I’m hoping that someone might offer their opinion in my case. My Father (Billy) has end-stage heart failure. He was started on hemodialysis 18 months ago for CHF & severe fluid retention from the heart failure. He attends HD 3 x’s a week sometimes 4 x’s a week depending on how much fluid he has on board. He was admitted to Hospice at the beginning of this month. A couple of days ago he became immobile…unable to bear weight at all. He is so generally weak but has a STRONG will to live. He hasn’t thrown his hands up yet and voiced “I can’t do this anymore, I’m so tired.” This man literally drags himself with his weak upper body trying to help us (his Children who are his Care Givers) get him dressed & into his wheelchair & to the dialysis center. Moving him is tremendously difficult because he is dead weight. Today I came up with the idea of home HD. I’m an RN & have NEVER heard of anyone who had received home HD. I have a call into his Nephrologist to see if he would be a candidate for home HD. He called me back & told me that he would call me tonight when he got home because “this conversation is going to be an extensive one.” I then placed a call to Billy’s Cardiologist to see what his ejection fraction is & if he would even benefit from home HD. I’m waiting for a return call. I understand that we will lose Hospice because home HD is curative & not palliative…and that’s alright. I was just wondering if there was anybody out there that has experienced a similar situation & what their outcome was…please help me Thank you…nicelmia
Hi Nicelmia. I’m sorry to hear that your dad is so ill–and that you’d never heard of home HD before. We find that there tend to be two distinct groups of people who do home HD. Group 1 is younger, pretty healthy apart from kidney failure, and wants to be independent. Some of these folks dialyze by themselves without a partner (they do 100% of the work), or with a partner who does some amount (the more someone can do for him or herself, the better). Group 2 tends to be very ill and frail. They may have mobility challenges or vents/trachs that make it hard to get them to and from a center three times a week. Group 2 folks CAN do home HD–but someone other than the patient needs to do probably 100% of the treatment. Medicare pays for dialysis, but not for a helper. So, someone in your family would need to be trained to help him. Home HD helpers do not have to have medical backgrounds–they just have to be able and willing to learn. Learning to do home HD is a lot like learning to drive a car.
Your dad clearly falls into Group 2.
I’m not a clinician. But, I can tell you that more dialysis is far better for your dad’s heart. He is accumulating fluid every day, but it’s only being removed 3 or 4 times a week now, in a harsh way that is very hard on his already weak heart. Nocturnal HD (which doesn’t have to be done at night) would remove fluid over an 8-hour period instead of a 4-hour one. This is very gentle, and given your dad’s CHF, a letter of medical justification from your dad’s doctor would certainly be appropriate so he could get treatments 4, 5, or even 6 times a week. (Medicare will pay for up to 4, but centers can usually make this work. Or, perhaps your dad has a health plan other than Medicare, which could also help).

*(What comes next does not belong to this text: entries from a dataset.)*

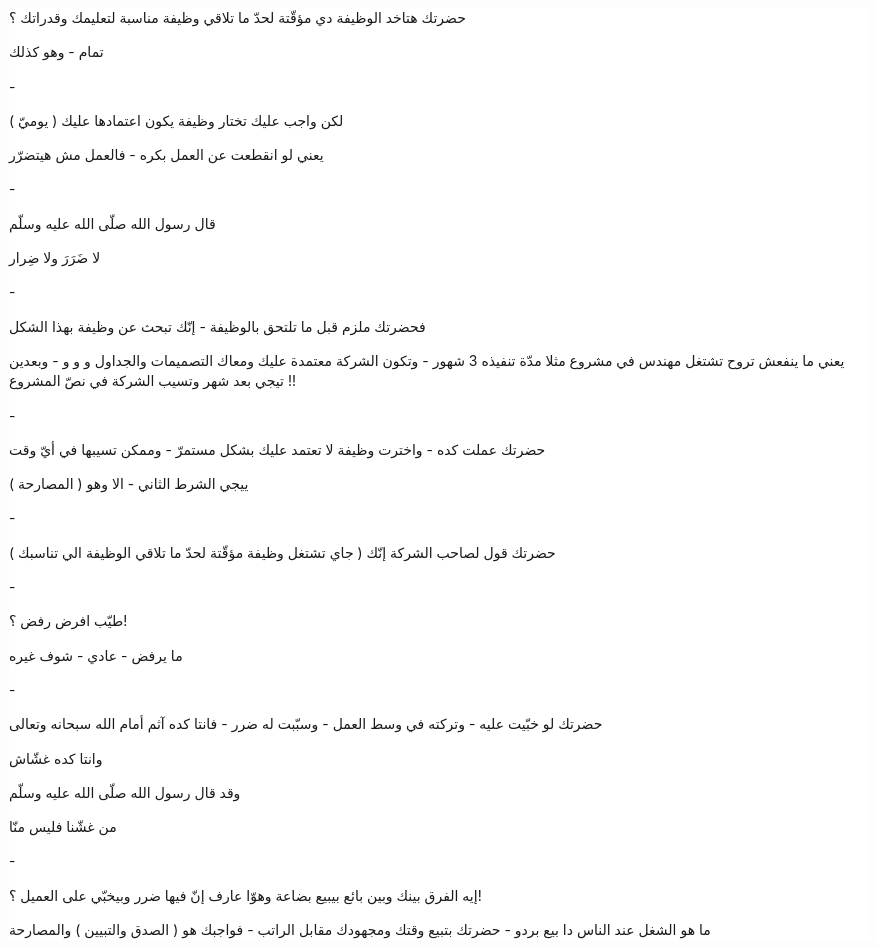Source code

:حضرتك هتاخد الوظيفة دي مؤقّتة لحدّ ما تلاقي وظيفة مناسبة
لتعليمك وقدراتك ؟

تمام - وهو كذلك

\-

لكن واجب عليك تختار وظيفة يكون اعتمادها عليك (
يوميّ )

يعني لو انقطعت عن العمل بكره - فالعمل مش هيتضرّر

\-

قال رسول الله صلّى الله عليه وسلّم

لا ضَرَرَ ولا ضِرار

\-

فحضرتك ملزم قبل ما تلتحق بالوظيفة - إنّك تبحث عن وظيفة
بهذا الشكل

يعني ما ينفعش تروح تشتغل مهندس في مشروع مثلا مدّة تنفيذه
3 شهور - وتكون الشركة معتمدة عليك ومعاك التصميمات والجداول و و و -
وبعدين تيجي بعد شهر وتسيب الشركة في نصّ المشروع !!

\-

حضرتك عملت كده - واخترت وظيفة لا تعتمد عليك بشكل مستمرّ -
وممكن تسيبها في أيّ وقت

ييجي الشرط الثاني - الا وهو ( المصارحة )

\-

حضرتك قول لصاحب الشركة إنّك ( جاي تشتغل وظيفة مؤقّتة لحدّ
ما تلاقي الوظيفة الي تناسبك )

\-

طيّب افرض رفض ؟!

ما يرفض - عادي - شوف غيره

\-

حضرتك لو خبّيت عليه - وتركته في وسط العمل - وسبّبت له
ضرر - فانتا كده آثم أمام الله سبحانه وتعالى

وانتا كده غشّاش

وقد قال رسول الله صلّى الله عليه وسلّم

من غشّنا فليس منّا

\-

إيه الفرق بينك وبين بائع بيبيع بضاعة وهوّا عارف إنّ فيها
ضرر وبيخبّي على العميل ؟!

ما هو الشغل عند الناس دا بيع بردو - حضرتك بتبيع وقتك
ومجهودك مقابل الراتب - فواجبك هو ( الصدق والتبيين ) والمصارحة

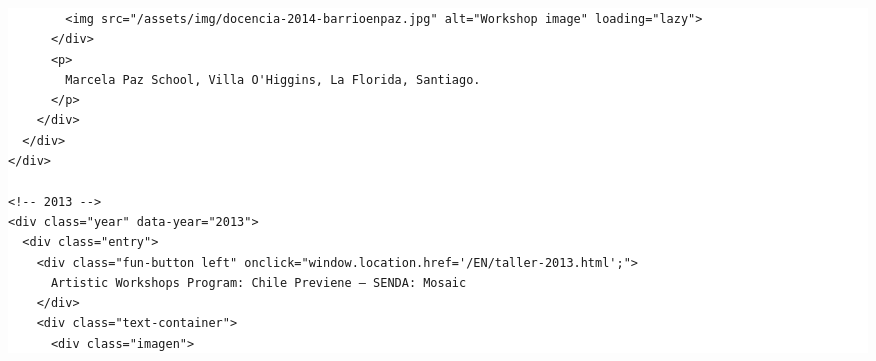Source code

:             <img src="/assets/img/docencia-2014-barrioenpaz.jpg" alt="Workshop image" loading="lazy">
          </div>
          <p>
            Marcela Paz School, Villa O'Higgins, La Florida, Santiago.
          </p>
        </div>
      </div>
    </div>
    
    <!-- 2013 -->
    <div class="year" data-year="2013">
      <div class="entry">
        <div class="fun-button left" onclick="window.location.href='/EN/taller-2013.html';">
          Artistic Workshops Program: Chile Previene – SENDA: Mosaic
        </div>
        <div class="text-container">
          <div class="imagen">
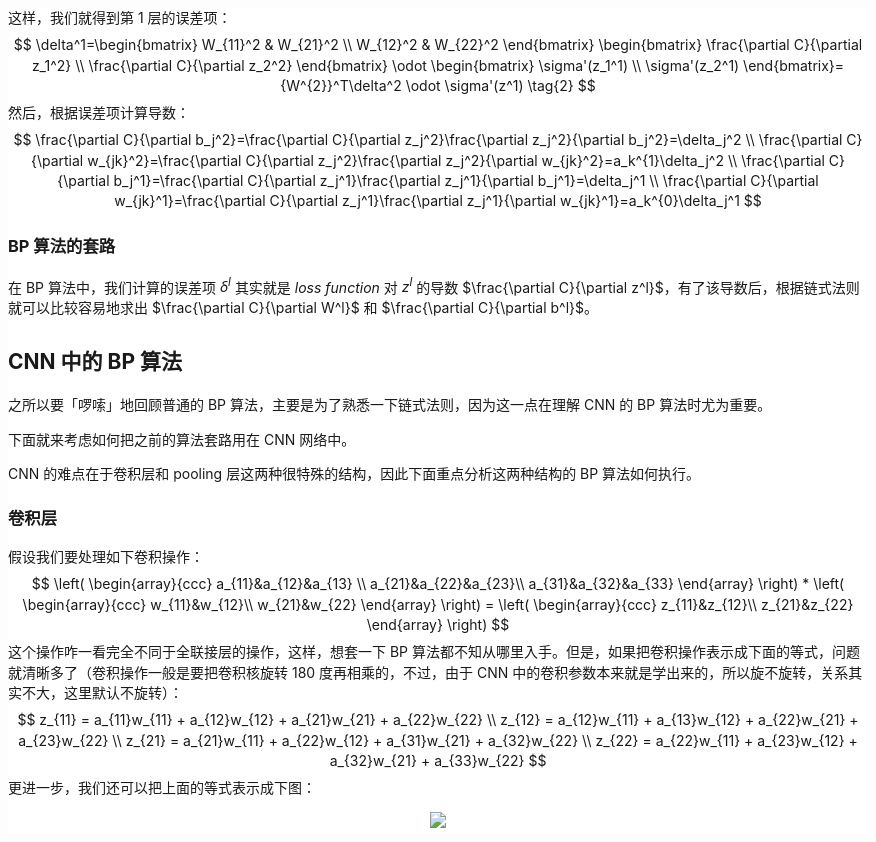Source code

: 这样，我们就得到第 1 层的误差项：
$$
\delta^1=\begin{bmatrix} W_{11}^2 & W_{21}^2 \\ W_{12}^2 & W_{22}^2 \end{bmatrix} \begin{bmatrix} \frac{\partial C}{\partial z_1^2} \\ \frac{\partial C}{\partial z_2^2} \end{bmatrix} \odot \begin{bmatrix} \sigma'(z_1^1) \\ \sigma'(z_2^1) \end{bmatrix}={W^{2}}^T\delta^2 \odot \sigma'(z^1)  \tag{2}
$$
然后，根据误差项计算导数：
$$
\frac{\partial C}{\partial b_j^2}=\frac{\partial C}{\partial z_j^2}\frac{\partial z_j^2}{\partial b_j^2}=\delta_j^2 \\
\frac{\partial C}{\partial w_{jk}^2}=\frac{\partial C}{\partial z_j^2}\frac{\partial z_j^2}{\partial w_{jk}^2}=a_k^{1}\delta_j^2 \\
\frac{\partial C}{\partial b_j^1}=\frac{\partial C}{\partial z_j^1}\frac{\partial z_j^1}{\partial b_j^1}=\delta_j^1 \\
\frac{\partial C}{\partial w_{jk}^1}=\frac{\partial C}{\partial z_j^1}\frac{\partial z_j^1}{\partial w_{jk}^1}=a_k^{0}\delta_j^1
$$

### BP 算法的套路

在 BP 算法中，我们计算的误差项 $\delta^l$ 其实就是 $loss\ function$ 对 $z^l$ 的导数 $\frac{\partial C}{\partial z^l}$，有了该导数后，根据链式法则就可以比较容易地求出 $\frac{\partial C}{\partial W^l}$ 和 $\frac{\partial C}{\partial b^l}$。

## CNN 中的 BP 算法

之所以要「啰嗦」地回顾普通的 BP 算法，主要是为了熟悉一下链式法则，因为这一点在理解 CNN 的 BP 算法时尤为重要。

下面就来考虑如何把之前的算法套路用在 CNN 网络中。

CNN 的难点在于卷积层和 pooling 层这两种很特殊的结构，因此下面重点分析这两种结构的 BP 算法如何执行。

### 卷积层

假设我们要处理如下卷积操作：
$$
\left( \begin{array}{ccc} a_{11}&a_{12}&a_{13} \\ a_{21}&a_{22}&a_{23}\\ a_{31}&a_{32}&a_{33} \end{array} \right)    *  \left( \begin{array}{ccc} w_{11}&w_{12}\\ w_{21}&w_{22} \end{array} \right) = \left( \begin{array}{ccc} z_{11}&z_{12}\\ z_{21}&z_{22} \end{array} \right)
$$
这个操作咋一看完全不同于全联接层的操作，这样，想套一下 BP 算法都不知从哪里入手。但是，如果把卷积操作表示成下面的等式，问题就清晰多了（卷积操作一般是要把卷积核旋转 180 度再相乘的，不过，由于 CNN 中的卷积参数本来就是学出来的，所以旋不旋转，关系其实不大，这里默认不旋转）：
$$
z_{11} = a_{11}w_{11} + a_{12}w_{12} + a_{21}w_{21} +   a_{22}w_{22} \\
z_{12} = a_{12}w_{11} + a_{13}w_{12} + a_{22}w_{21} +   a_{23}w_{22} \\
z_{21} = a_{21}w_{11} + a_{22}w_{12} + a_{31}w_{21} +   a_{32}w_{22} \\
z_{22} = a_{22}w_{11} + a_{23}w_{12} + a_{32}w_{21} +   a_{33}w_{22}
$$
更进一步，我们还可以把上面的等式表示成下图：

<center>

<img src="/images/2017-12-16/convolution-mlp-mapping.png" width="500px">
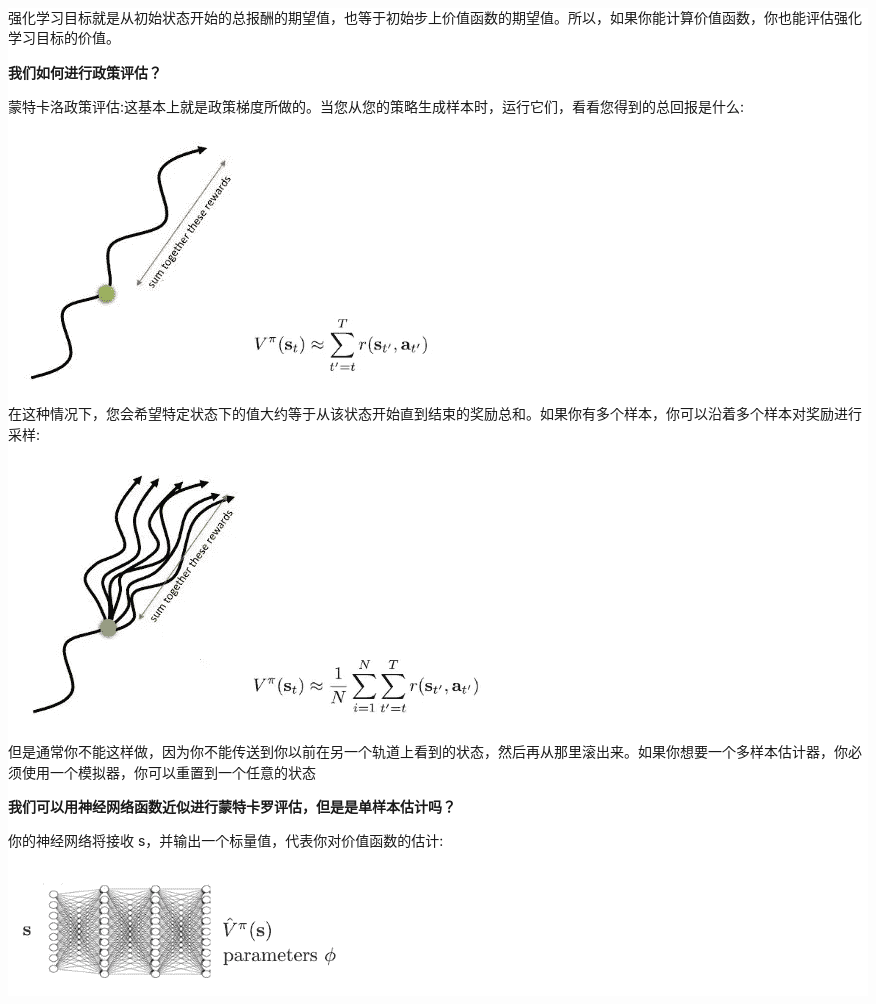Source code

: 强化学习目标就是从初始状态开始的总报酬的期望值，也等于初始步上价值函数的期望值。所以，如果你能计算价值函数，你也能评估强化学习目标的价值。

**我们如何进行政策评估？**

蒙特卡洛政策评估:这基本上就是政策梯度所做的。当您从您的策略生成样本时，运行它们，看看您得到的总回报是什么:

![](img/528e03e925b7455117b9a17028ee5b43.png)![](img/962511f35cba856d6da5b3c4635dabb0.png)

在这种情况下，您会希望特定状态下的值大约等于从该状态开始直到结束的奖励总和。如果你有多个样本，你可以沿着多个样本对奖励进行采样:

![](img/9599567a71af9edea741e731dcee1832.png)![](img/6222aab8764d342894b87d903b01357e.png)

但是通常你不能这样做，因为你不能传送到你以前在另一个轨道上看到的状态，然后再从那里滚出来。如果你想要一个多样本估计器，你必须使用一个模拟器，你可以重置到一个任意的状态

**我们可以用神经网络函数近似进行蒙特卡罗评估，但是是单样本估计吗？**

你的神经网络将接收 s，并输出一个标量值，代表你对价值函数的估计:

![](img/1df763fcd8e755ec6d6b9b122ea816fc.png)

I don’t know that he would necessarily lose hospice–this is a good question for the Social Worker. But I strongly suspect that he could feel better and be more active with more treatment.
If he’s getting hospice for his CHF (the diagnosis that is considered terminal) and Medicare is paying separately for his in-center dialysis, if he did home dialysis, he would still have the CHF and Medicare would still pay separately. More frequent home HD could be considered palliative (not curative) care and it could improve his quality of life if it allows more stable fluid balance.
Incidentally, home dialysis helpers can either be family members or friends who receiving training from a dialysis clinic that is certified to provide home dialysis training and support or an individual who may work in dialysis so has been trained and can prove competency to the dialysis facility that is providing the patient’s equipment and supplies. In the latter case, generally these individuals are paid by the family or occasionally a patient has a health insurance or long-term care policy that covers this service.